Engineering Perspectives

Engineering Agentic AI applications presents unique challenges and opportunities, requiring shifts in traditional software engineering practices. Drawing from business and product perspectives, here are some high-level and important themes:

Building Scalable and Resilient Agent Infrastructure

We need strong, reliable infrastructure that won’t fall over when lots of agents are working, especially when things get unpredictable. This means designing systems that can scale up, use resources wisely, and handle errors gracefully so they keep running.

Developing Data Pipelines for Agent Learning and Operations

A huge job is building the pipelines to feed agents the data they need to learn and make smart decisions. This involves handling tons of different kinds of data, making sure it’s good quality and secure, and often processing it instantly.

Designing for Human-Agent Collaboration and Interaction

Engineers need to design the system so humans can easily team up with AI agents. This means creating clear ways for people to see what agents are up to, give them feedback, or take the wheel if needed, making it a smooth partnership.
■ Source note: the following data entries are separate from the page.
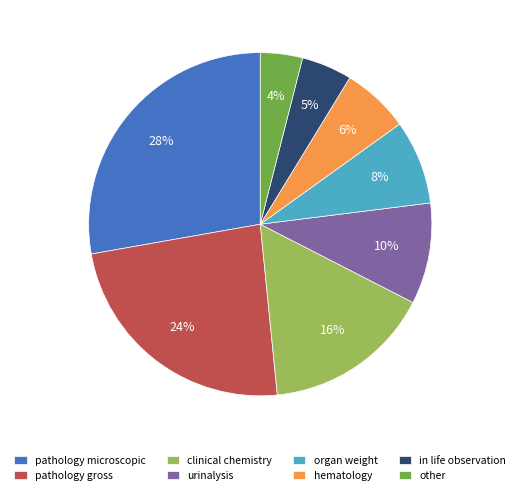

What is the ratio of the value at hematology to the value at clinical chemistry?

0.4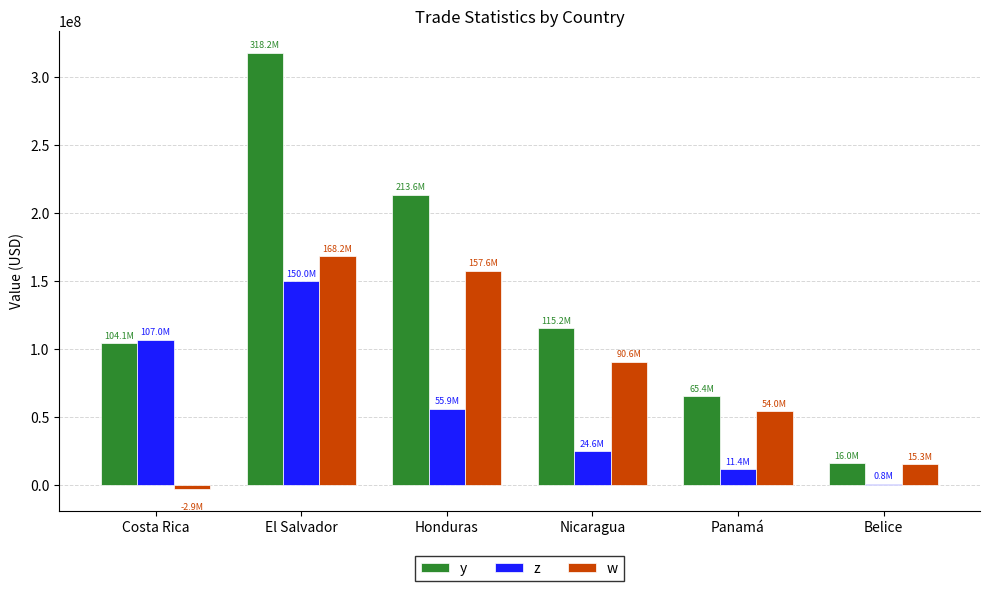

At which category is the sum across all series the highest?

El Salvador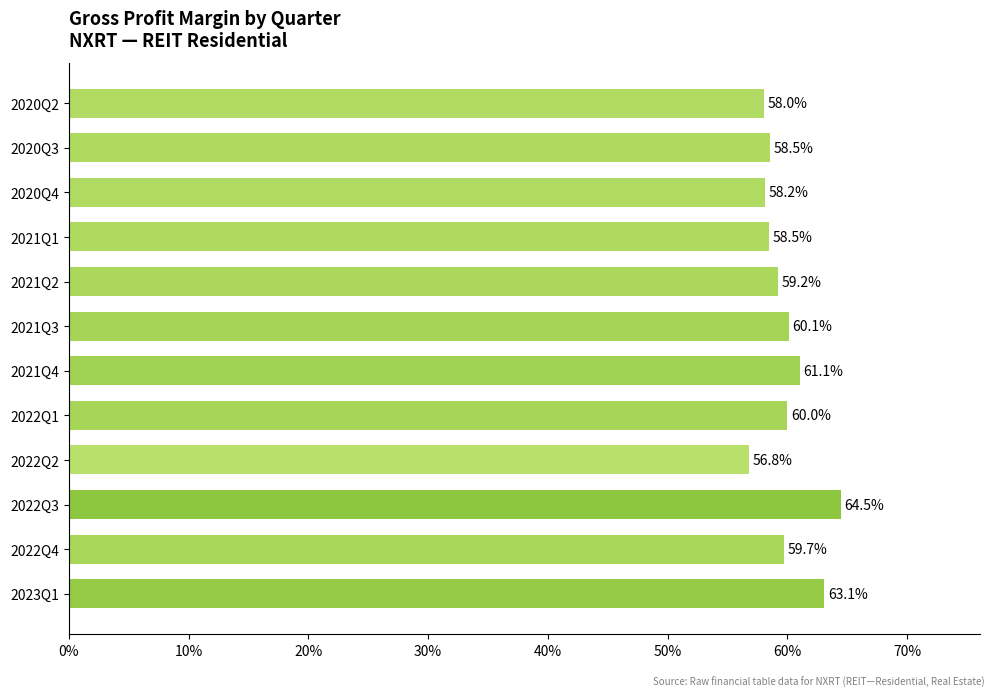

At which category does the chart reach its minimum across all series?

2022Q2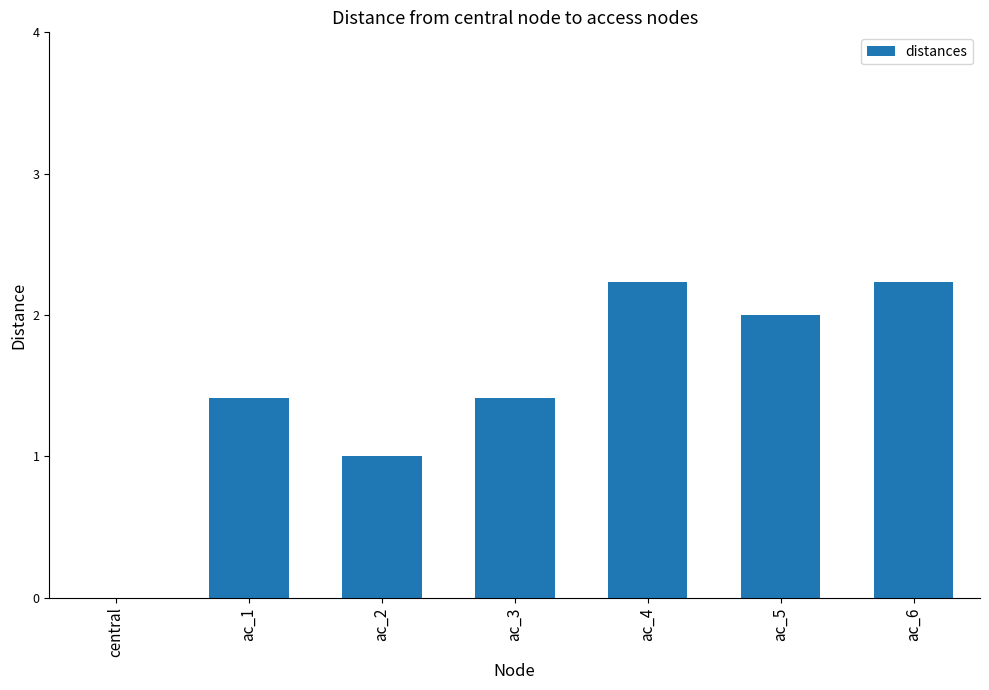

What is the sum of the values at ac_2 and central?

1.0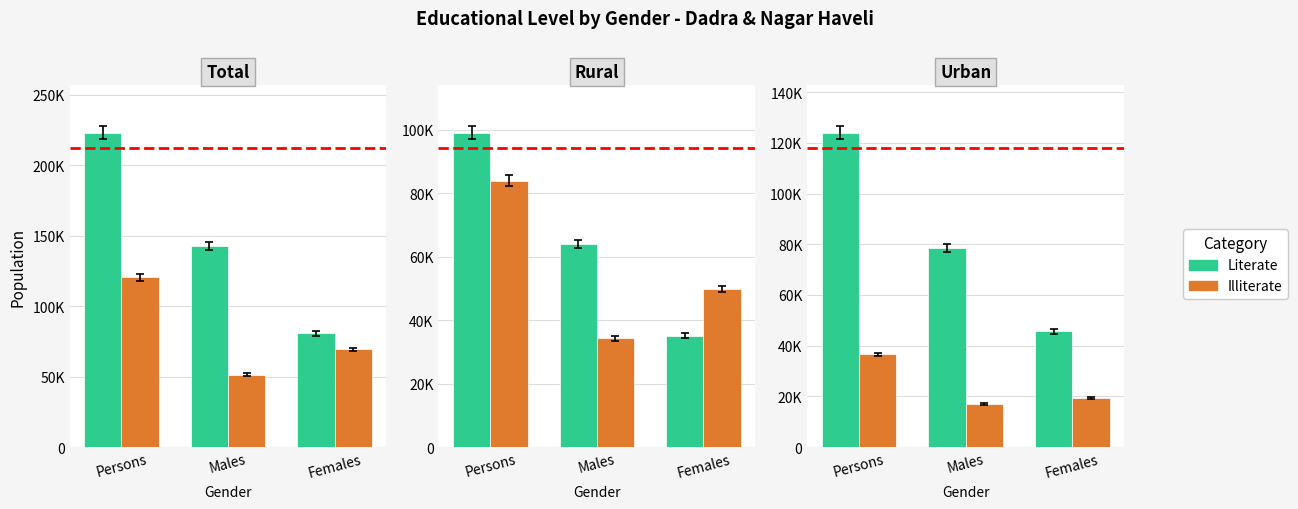

Count the number of categories in the chart.

3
Implementing Continuous Integration and Deployment for Agents

Agents are always learning, so we need smooth processes (like CI/CD for AI) to update their ‘brains’ frequently without breaking things or interrupting service.

Integrating Trust, Transparency, and Explainability

It’s vital to build agents that people can trust. This means engineering ways for agents to explain why they did something, keeping good logs of their actions, and making sure we can check their work.

Ensuring Security and Privacy in Agentic Systems

Given the sensitive data agents may handle and their autonomous nature, engineering must prioritize advanced security and privacy measures. This includes securing agent communication, protecting data stores, implementing access controls, and mitigating risks associated with autonomous actions.

Engineering for Ethical AI Deployment

Agents might use sensitive data and act on their own, so security and privacy are critical. Engineers have to build in strong protections for data, control who/what accesses it, secure agent communications, and reduce risks from agents acting autonomously.

Facilitating Tool and Environment Integration

Engineering teams have the key role of turning ethical rules into actual working code. This includes finding and fixing bias in data or agent behavior, adding safety nets to prevent unintended consequences, and making sure the system follows ethical guidelines.